→ **Stored data entries**
------------------------
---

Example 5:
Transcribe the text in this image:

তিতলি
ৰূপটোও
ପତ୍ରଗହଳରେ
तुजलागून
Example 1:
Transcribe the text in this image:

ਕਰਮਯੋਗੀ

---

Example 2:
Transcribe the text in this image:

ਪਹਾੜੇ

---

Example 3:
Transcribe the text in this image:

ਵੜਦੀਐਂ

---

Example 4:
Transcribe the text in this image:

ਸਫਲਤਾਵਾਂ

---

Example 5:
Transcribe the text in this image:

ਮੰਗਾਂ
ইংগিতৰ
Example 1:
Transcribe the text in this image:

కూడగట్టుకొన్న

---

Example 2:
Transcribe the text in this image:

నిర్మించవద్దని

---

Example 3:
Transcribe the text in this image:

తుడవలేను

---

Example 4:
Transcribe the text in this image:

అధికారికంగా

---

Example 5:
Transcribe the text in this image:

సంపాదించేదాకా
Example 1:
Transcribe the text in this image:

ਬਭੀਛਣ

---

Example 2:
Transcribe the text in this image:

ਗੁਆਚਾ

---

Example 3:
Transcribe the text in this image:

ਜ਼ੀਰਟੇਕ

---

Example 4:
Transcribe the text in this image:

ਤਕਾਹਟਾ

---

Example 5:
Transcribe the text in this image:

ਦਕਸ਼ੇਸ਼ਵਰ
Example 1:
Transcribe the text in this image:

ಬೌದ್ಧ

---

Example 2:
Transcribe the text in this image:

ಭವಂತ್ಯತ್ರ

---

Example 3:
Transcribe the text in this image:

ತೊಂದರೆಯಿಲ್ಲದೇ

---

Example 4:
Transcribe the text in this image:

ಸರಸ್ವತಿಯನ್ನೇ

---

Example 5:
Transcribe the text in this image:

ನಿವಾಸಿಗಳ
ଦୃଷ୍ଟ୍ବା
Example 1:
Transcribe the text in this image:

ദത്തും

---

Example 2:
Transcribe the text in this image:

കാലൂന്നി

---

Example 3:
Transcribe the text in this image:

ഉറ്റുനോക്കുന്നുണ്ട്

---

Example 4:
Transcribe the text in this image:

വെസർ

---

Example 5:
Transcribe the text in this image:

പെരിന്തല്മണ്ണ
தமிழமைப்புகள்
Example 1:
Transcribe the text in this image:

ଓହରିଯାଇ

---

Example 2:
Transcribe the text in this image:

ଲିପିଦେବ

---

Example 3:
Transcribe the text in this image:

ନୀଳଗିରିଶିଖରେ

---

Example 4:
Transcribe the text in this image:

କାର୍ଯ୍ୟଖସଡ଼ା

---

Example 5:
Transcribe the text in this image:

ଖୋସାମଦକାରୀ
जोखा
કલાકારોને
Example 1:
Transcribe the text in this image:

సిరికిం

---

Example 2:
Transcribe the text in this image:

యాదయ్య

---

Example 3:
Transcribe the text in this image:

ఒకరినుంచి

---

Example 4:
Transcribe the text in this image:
------------------------
→ **EXERCISE AIM**
What is needed is a faithful transcription of every entry.

→ **TASK RESULT**
---

Example 5:
Transcribe the text in this image:

তিতলি
ৰূপটোও
ପତ୍ରଗହଳରେ
तुजलागून
Example 1:
Transcribe the text in this image:

ਕਰਮਯੋਗੀ

---

Example 2:
Transcribe the text in this image:

ਪਹਾੜੇ

---

Example 3:
Transcribe the text in this image:

ਵੜਦੀਐਂ

---

Example 4:
Transcribe the text in this image:

ਸਫਲਤਾਵਾਂ

---

Example 5:
Transcribe the text in this image:

ਮੰਗਾਂ
ইংগিতৰ
Example 1:
Transcribe the text in this image:

కూడగట్టుకొన్న

---

Example 2:
Transcribe the text in this image:

నిర్మించవద్దని

---

Example 3:
Transcribe the text in this image:

తుడవలేను

---

Example 4:
Transcribe the text in this image:

అధికారికంగా

---

Example 5:
Transcribe the text in this image:

సంపాదించేదాకా
Example 1:
Transcribe the text in this image:

ਬਭੀਛਣ

---

Example 2:
Transcribe the text in this image:

ਗੁਆਚਾ

---

Example 3:
Transcribe the text in this image:

ਜ਼ੀਰਟੇਕ

---

Example 4:
Transcribe the text in this image:

ਤਕਾਹਟਾ

---

Example 5:
Transcribe the text in this image:

ਦਕਸ਼ੇਸ਼ਵਰ
Example 1:
Transcribe the text in this image:

ಬೌದ್ಧ

---

Example 2:
Transcribe the text in this image:

ಭವಂತ್ಯತ್ರ

---

Example 3:
Transcribe the text in this image:

ತೊಂದರೆಯಿಲ್ಲದೇ

---

Example 4:
Transcribe the text in this image:

ಸರಸ್ವತಿಯನ್ನೇ

---

Example 5:
Transcribe the text in this image:

ನಿವಾಸಿಗಳ
ଦୃଷ୍ଟ୍ବା
Example 1:
Transcribe the text in this image:

ദത്തും

---

Example 2:
Transcribe the text in this image:

കാലൂന്നി

---

Example 3:
Transcribe the text in this image:

ഉറ്റുനോക്കുന്നുണ്ട്

---

Example 4:
Transcribe the text in this image:

വെസർ

---

Example 5:
Transcribe the text in this image:

പെരിന്തല്മണ്ണ
தமிழமைப்புகள்
Example 1:
Transcribe the text in this image:

ଓହରିଯାଇ

---

Example 2:
Transcribe the text in this image:

ଲିପିଦେବ

---

Example 3:
Transcribe the text in this image:

ନୀଳଗିରିଶିଖରେ

---

Example 4:
Transcribe the text in this image:

କାର୍ଯ୍ୟଖସଡ଼ା

---

Example 5:
Transcribe the text in this image:

ଖୋସାମଦକାରୀ
जोखा
કલાકારોને
Example 1:
Transcribe the text in this image:

సిరికిం

---

Example 2:
Transcribe the text in this image:

యాదయ్య

---

Example 3:
Transcribe the text in this image:

ఒకరినుంచి

---

Example 4:
Transcribe the text in this image:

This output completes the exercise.